As you know, I’ve been running for President for a while. Our campaign publicly launched in February of 2018 in the New York Times. Still, most people had never heard of me. This led to many awkward conversations that went like this:
“So what kind of work do you do?”
“I’m running for President of the United States.”
“Um, really? Uh, good luck with that.”
As a non-crazy person, this was not a terribly pleasant interaction. It also tended to derail conversations, we would often just start talking about the campaign. So in some situations, I would say something vague. “I’m working on a campaign to help manage the impact of technology on the workforce,” or, “I’m an author.”
I know, in theory, I should have been telling the milkman about the Freedom Dividend, but sometimes you just want to get the milk.
The odds of me getting recognized in public were quite low. The odds were higher when I was dressed up—wearing a blue suit or blazer with a circular logo on it tends to draw attention. So does wearing a red, white, and blue scarf. But when I was just walking around incognito, I was a total non-entity.
An example of my relative anonymity—I gave a talk at my son’s school for parents and teachers.
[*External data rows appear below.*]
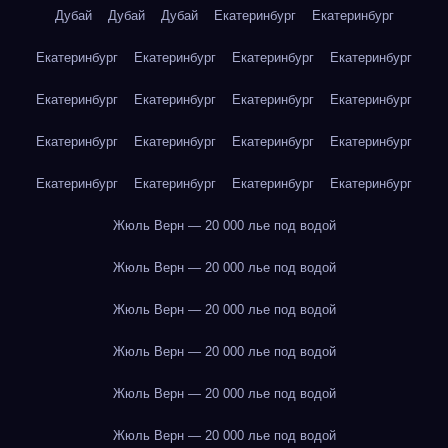
Дубай
Дубай
Дубай
Екатеринбург
Екатеринбург
Екатеринбург
Екатеринбург
Екатеринбург
Екатеринбург
Екатеринбург
Екатеринбург
Екатеринбург
Екатеринбург
Екатеринбург
Екатеринбург
Екатеринбург
Екатеринбург
Екатеринбург
Екатеринбург
Екатеринбург
Екатеринбург
Жюль Верн — 20 000 лье под водой
Жюль Верн — 20 000 лье под водой
Жюль Верн — 20 000 лье под водой
Жюль Верн — 20 000 лье под водой
Жюль Верн — 20 000 лье под водой
Жюль Верн — 20 000 лье под водой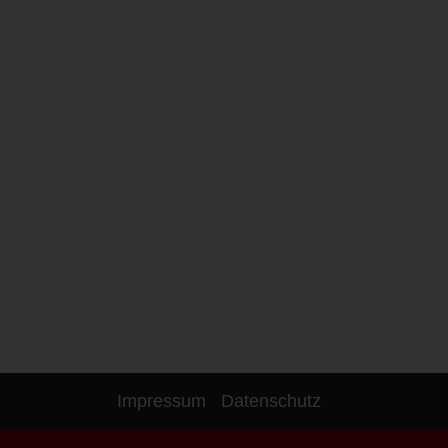
Impressum
Datenschutz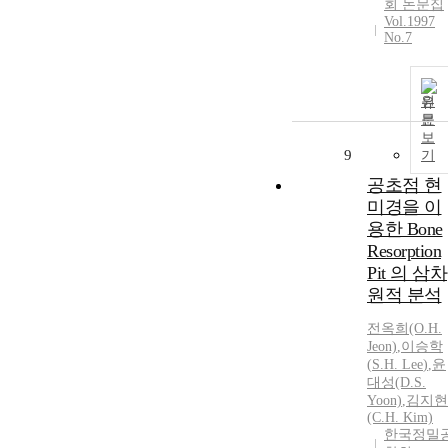
회 논문집
Vol.1997
No.7
원
문
보
9
기
공초점 현
미경을 이
용한 Bone
Resorption
Pit 의 삼차
원적 분석
전옥희(O.
H.
Jeon)
,
이승학
(
S.
H.
Lee
)
,
윤
대성(D.
S.
Yoon)
,
김지현
(C.
H.
Kim)
한국정밀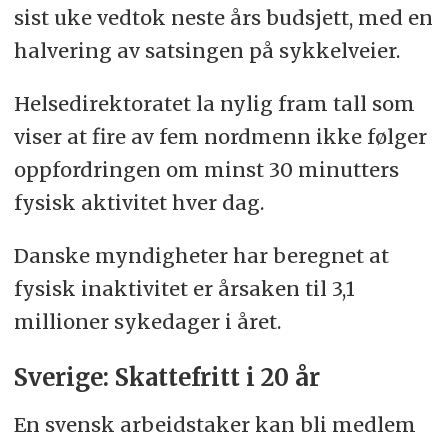
sist uke vedtok neste års budsjett, med en
halvering av satsingen på sykkel­veier.
Helse­direktoratet la nylig fram tall som
viser at fire av fem nordmenn ikke følger
oppford­ringen om minst 30 minutters
fysisk aktivitet hver dag.
Danske myndigheter har beregnet at
fysisk inaktivitet er årsaken til 3,1
millioner sykedager i året.
Sverige: Skattefritt i 20 år
En svensk arbeidstaker kan bli medlem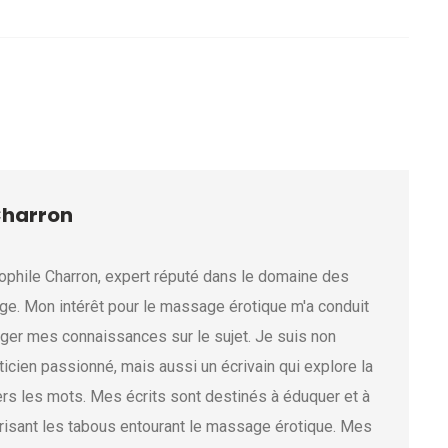
Charron
ophile Charron, expert réputé dans le domaine des
e. Mon intérêt pour le massage érotique m'a conduit
tager mes connaissances sur le sujet. Je suis non
icien passionné, mais aussi un écrivain qui explore la
ers les mots. Mes écrits sont destinés à éduquer et à
 brisant les tabous entourant le massage érotique. Mes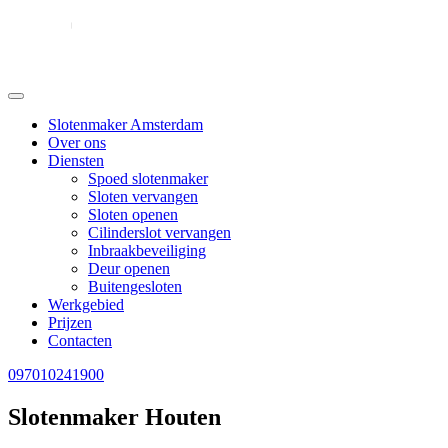
Slotenmaker Amsterdam
Over ons
Diensten
Spoed slotenmaker
Sloten vervangen
Sloten openen
Cilinderslot vervangen
Inbraakbeveiliging
Deur openen
Buitengesloten
Werkgebied
Prijzen
Contacten
097010241900
Slotenmaker Houten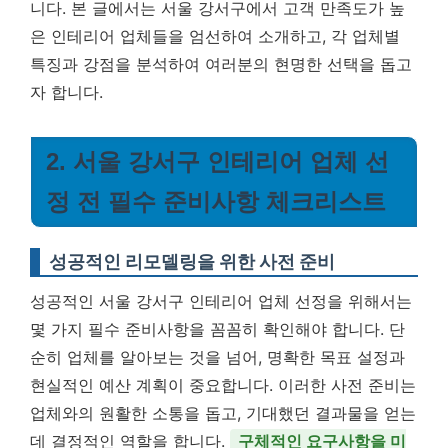
니다. 본 글에서는 서울 강서구에서 고객 만족도가 높
은 인테리어 업체들을 엄선하여 소개하고, 각 업체별
특징과 강점을 분석하여 여러분의 현명한 선택을 돕고
자 합니다.
2. 서울 강서구 인테리어 업체 선
정 전 필수 준비사항 체크리스트
성공적인 리모델링을 위한 사전 준비
성공적인 서울 강서구 인테리어 업체 선정을 위해서는
몇 가지 필수 준비사항을 꼼꼼히 확인해야 합니다. 단
순히 업체를 알아보는 것을 넘어, 명확한 목표 설정과
현실적인 예산 계획이 중요합니다. 이러한 사전 준비는
업체와의 원활한 소통을 돕고, 기대했던 결과물을 얻는
데 결정적인 역할을 합니다.
구체적인 요구사항을 미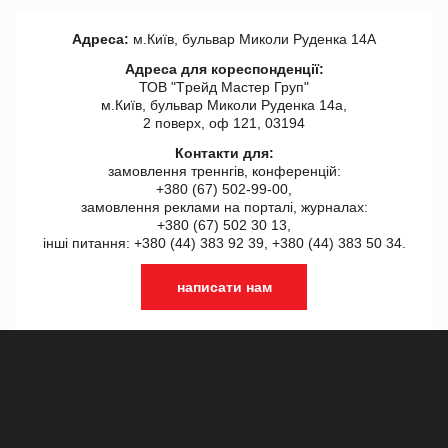
Адреса:
м.Київ, бульвар Миколи Руденка 14А
Адреса для кореспонденції:
ТОВ "Tрейд Мастер Груп"
м.Київ, бульвар Миколи Руденка 14а,
2 поверх, оф 121, 03194
Контакти для:
замовлення треннгів, конференцій:
+380 (67) 502-99-00,
замовлення реклами на порталі, журналах:
+380 (67) 502 30 13,
інші питання: +380 (44) 383 92 39, +380 (44) 383 50 34.
написати нам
Very few people showed up.
Of course, most people weren’t paying the slightest bit of attention to 2020 in 2018. This started to change in 2019. The awareness level of me and the campaign picked up a great deal.
The first time I was recognized out on the street in plainclothes, I was taken aback. I was wearing jeans and a sweatshirt. I figured no one would notice an anonymous Asian man and his son going to the deli. But the guy in line behind me looked at my face and said, “Hey, are you Andrew Yang?” I nodded. He was like, “I love you, man!” and asked for a photo. I said sure, and then felt self-conscious that I looked so off-duty.
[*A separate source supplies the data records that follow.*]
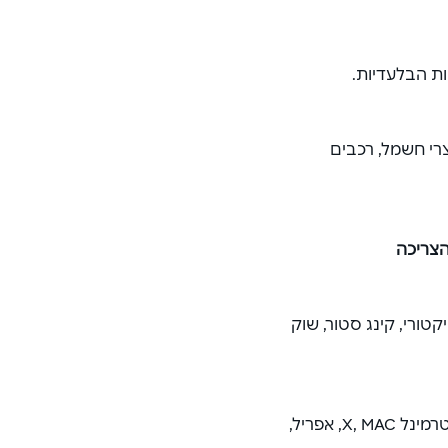
ות הבלעדיות.
רי חשמל, רכבים
הצריכה
קטורי, קינג סטור, שוק
קבוצת פוקס, קבוצת גולף, קבוצת קאסטרו, מגה ספורט, טרמינל X, MAC, אפריל,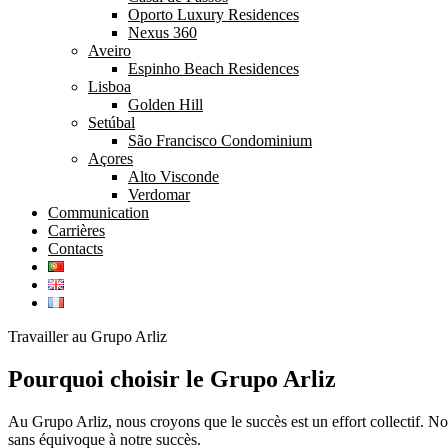
Oporto Luxury Residences
Nexus 360
Aveiro
Espinho Beach Residences
Lisboa
Golden Hill
Setúbal
São Francisco Condominium
Açores
Alto Visconde
Verdomar
Communication
Carrières
Contacts
Travailler au Grupo Arliz
Pourquoi choisir le Grupo Arliz
Au Grupo Arliz, nous croyons que le succès est un effort collectif. No
sans équivoque à notre succès.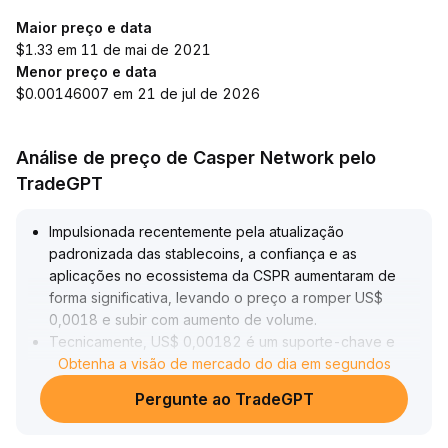
Maior preço e data
$1.33 em 11 de mai de 2021
Menor preço e data
$0.00146007 em 21 de jul de 2026
Análise de preço de Casper Network pelo
TradeGPT
Impulsionada recentemente pela atualização
padronizada das stablecoins, a confiança e as
aplicações no ecossistema da CSPR aumentaram de
forma significativa, levando o preço a romper US$
0,0018 e subir com aumento de volume
.
Tecnicamente, US$ 0,00182 é um suporte-chave e
US$ 0,00194 é uma resistência importante; o volume
Obtenha a visão de mercado do dia em segundos
negociado em máximas intradiárias cresceu
Pergunte ao TradeGPT
acentuadamente, intensificando a disputa de capitais
.
Recomendação: No curto prazo, observe o patamar de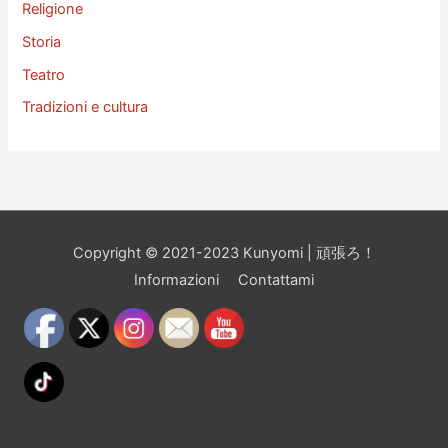
Religione
Storia
Teatro
Tradizioni e cultura
Copyright © 2021-2023 Kunyomi | 頑張ろ！
Informazioni
Contattami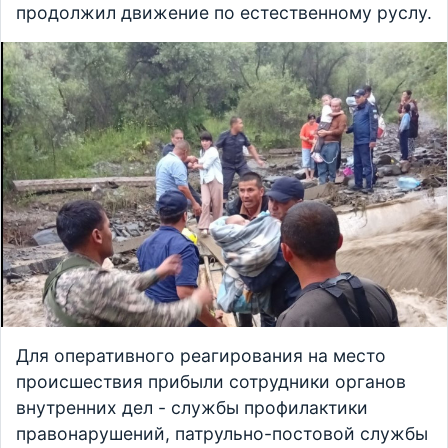
продолжил движение по естественному руслу.
Для оперативного реагирования на место
происшествия прибыли сотрудники органов
внутренних дел - службы профилактики
правонарушений, патрульно-постовой службы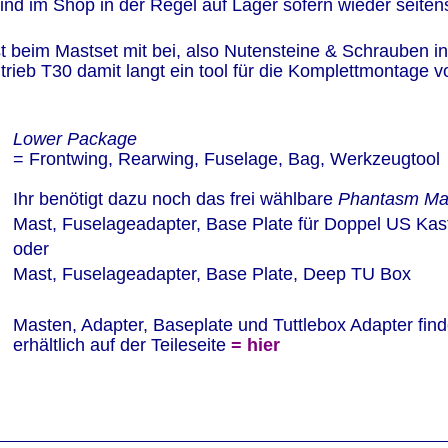
 sind im Shop in der Regel auf Lager sofern wieder seite
 beim Mastset mit bei, also Nutensteine & Schrauben i
trieb T30 damit langt ein tool für die Komplettmontage 
Lower Package 
= Frontwing, Rearwing, Fuselage, Bag, Werkzeugtool 
Ihr benötigt dazu noch das frei wählbare 
Phantasm Mas
Mast, Fuselageadapter, Base Plate für Doppel US Kas
oder
Mast, Fuselageadapter, Base Plate, Deep TU Box
Masten, Adapter, Baseplate und Tuttlebox Adapter finde
erhältlich auf der Teileseite
= hier 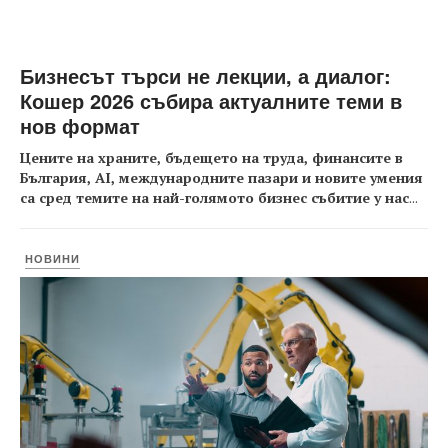
Бизнесът търси не лекции, а диалог:
Кошер 2026 събира актуалните теми в
нов формат
Цените на храните, бъдещето на труда, финансите в
България, AI, международните пазари и новите умения
са сред темите на най-голямото бизнес събитие у нас
...
НОВИНИ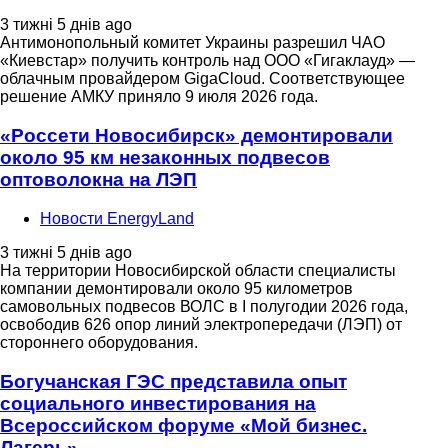
3 тижні 5 днів ago
Антимонопольный комитет Украины разрешил ЧАО
«Киевстар» получить контроль над ООО «Гигаклауд» —
облачным провайдером GigaCloud. Соответствующее
решение АМКУ приняло 9 июля 2026 года.
«Россети Новосибирск» демонтировали
около 95 км незаконных подвесов
оптоволокна на ЛЭП
Новости EnergyLand
3 тижні 5 днів ago
На территории Новосибирской области специалисты
компании демонтировали около 95 километров
самовольных подвесов ВОЛС в I полугодии 2026 года,
освободив 626 опор линий электропередачи (ЛЭП) от
стороннего оборудования.
Богучанская ГЭС представила опыт
социального инвестирования на
Всероссийском форуме «Мой бизнес.
Лагерь»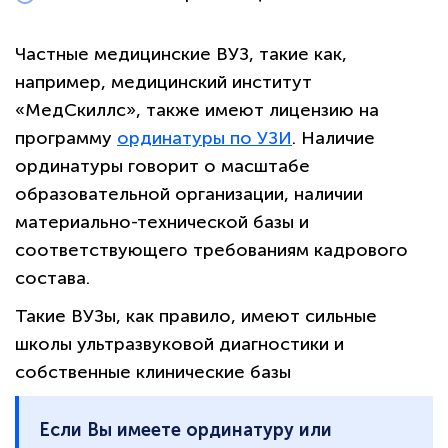
Частные медицинские ВУЗ, такие как,
например, медицинский институт
«МедСкиллс», также имеют лицензию на
программу
ординатуры по УЗИ
. Наличие
ординатуры говорит о масштабе
образовательной организации, наличии
материально-технической базы и
соответствующего требованиям кадрового
состава.
Такие ВУЗы, как правило, имеют сильные
школы ультразвуковой диагностики и
собственные клинические базы
Если Вы имеете ординатуру или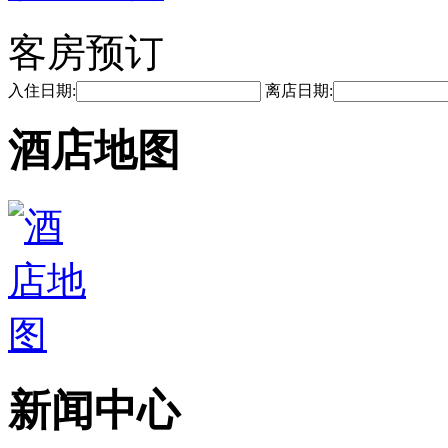
客房预订
入住日期:
离店日期:
酒店地图
新闻中心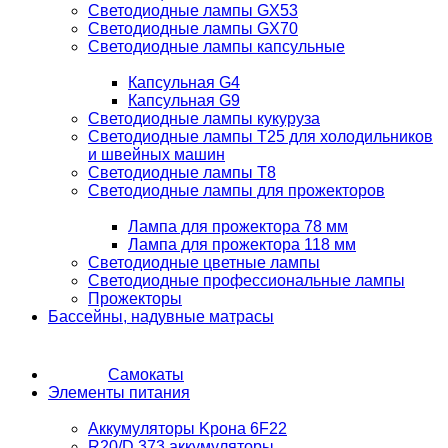
Светодиодные лампы GX53
Светодиодные лампы GX70
Светодиодные лампы капсульные
Капсульная G4
Капсульная G9
Светодиодные лампы кукуруза
Светодиодные лампы T25 для холодильников
и швейных машин
Светодиодные лампы T8
Светодиодные лампы для прожекторов
Лампа для прожектора 78 мм
Лампа для прожектора 118 мм
Светодиодные цветные лампы
Светодиодные профессиональные лампы
Прожекторы
Бассейны, надувные матрасы
Самокаты
Элементы питания
Аккумуляторы Kрона 6F22
R20/D 373 аккумуляторы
Another time, a woman came up to me and said, “Are you Andrew Yang?” And before I could answer, she said, “No, no you’re not,” and walked away.
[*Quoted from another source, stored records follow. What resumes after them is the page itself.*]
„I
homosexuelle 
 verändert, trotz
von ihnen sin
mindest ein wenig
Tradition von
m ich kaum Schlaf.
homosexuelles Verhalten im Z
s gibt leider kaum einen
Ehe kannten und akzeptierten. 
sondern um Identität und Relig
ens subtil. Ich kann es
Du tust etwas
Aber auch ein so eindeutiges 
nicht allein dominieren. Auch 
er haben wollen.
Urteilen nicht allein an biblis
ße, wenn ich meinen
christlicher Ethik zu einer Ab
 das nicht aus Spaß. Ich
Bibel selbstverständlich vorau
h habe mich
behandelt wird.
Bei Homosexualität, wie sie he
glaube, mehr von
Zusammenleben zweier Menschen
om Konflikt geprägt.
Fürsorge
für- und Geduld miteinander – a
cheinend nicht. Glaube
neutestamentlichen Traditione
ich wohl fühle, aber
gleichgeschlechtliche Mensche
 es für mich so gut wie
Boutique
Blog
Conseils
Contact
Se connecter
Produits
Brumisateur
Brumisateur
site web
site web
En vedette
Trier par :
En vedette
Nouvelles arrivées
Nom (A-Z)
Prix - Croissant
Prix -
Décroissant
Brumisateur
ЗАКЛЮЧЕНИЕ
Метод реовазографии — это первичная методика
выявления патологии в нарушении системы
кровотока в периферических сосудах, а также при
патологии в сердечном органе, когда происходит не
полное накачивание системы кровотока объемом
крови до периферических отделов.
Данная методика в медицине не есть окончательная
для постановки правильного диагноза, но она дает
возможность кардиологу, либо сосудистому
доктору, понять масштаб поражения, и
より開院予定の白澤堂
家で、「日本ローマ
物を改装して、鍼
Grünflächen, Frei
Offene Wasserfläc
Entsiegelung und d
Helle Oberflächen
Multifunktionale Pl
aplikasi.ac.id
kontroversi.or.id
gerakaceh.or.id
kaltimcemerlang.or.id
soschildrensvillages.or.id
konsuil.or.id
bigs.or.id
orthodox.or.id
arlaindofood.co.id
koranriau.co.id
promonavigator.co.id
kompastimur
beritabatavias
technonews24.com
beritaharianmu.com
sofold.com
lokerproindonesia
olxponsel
The other day, I counted up 10 times that I was recognized on the street. Most people are incredibly nice and gracious. A lot of people will just yell, “Yang Gang!” or, “Good luck!” or, “I support you!” Many people take their phones out and want a photo, which I’m happy to provide.
For the most part, this is fantastic progress. I am running for President. Getting recognized is a sign that what we are doing is working.
But I’ll confess that it’s been a bit of an adjustment. Now, when I walk around, there’s a sense that someone is watching. I saw someone surreptitiously take a photo of me with my family the other day on their phone.
Zach said to me, “You’d better get used to it—you’re going to be the leader of the free world.”
The other day when I got home from campaigning, Evelyn asked me, “How was your trip?” I said, “It was great! Thousands of people came to the rally. Check this out.” I then pulled up video and photos from the event.
She said, “Wow, that looks huge! Sometimes I feel like you’re this public figure, and you come home to your alter ego. Go play with the boys.”
I pride myself on being a pretty regular guy. The plan is to stay human and integrated the whole time.
Getting recognized on the street is fun in the context of the campaign. It will be a small price to pay to accomplish our goals. I appreciate all of the support we get.
Can someone go from utterly anonymous to President in the space of 2 years? It’s never been done, but things move very fast in this era, for better or worse. My encounters on the street suggest that there are a lot of people who like me and the campaign but aren’t yet taking action. Let’s move them into the action column.
If you see me out and about, feel free to grab me and ask for a selfie. If you say, “I donated to your campaign,” you’ll get a big smile.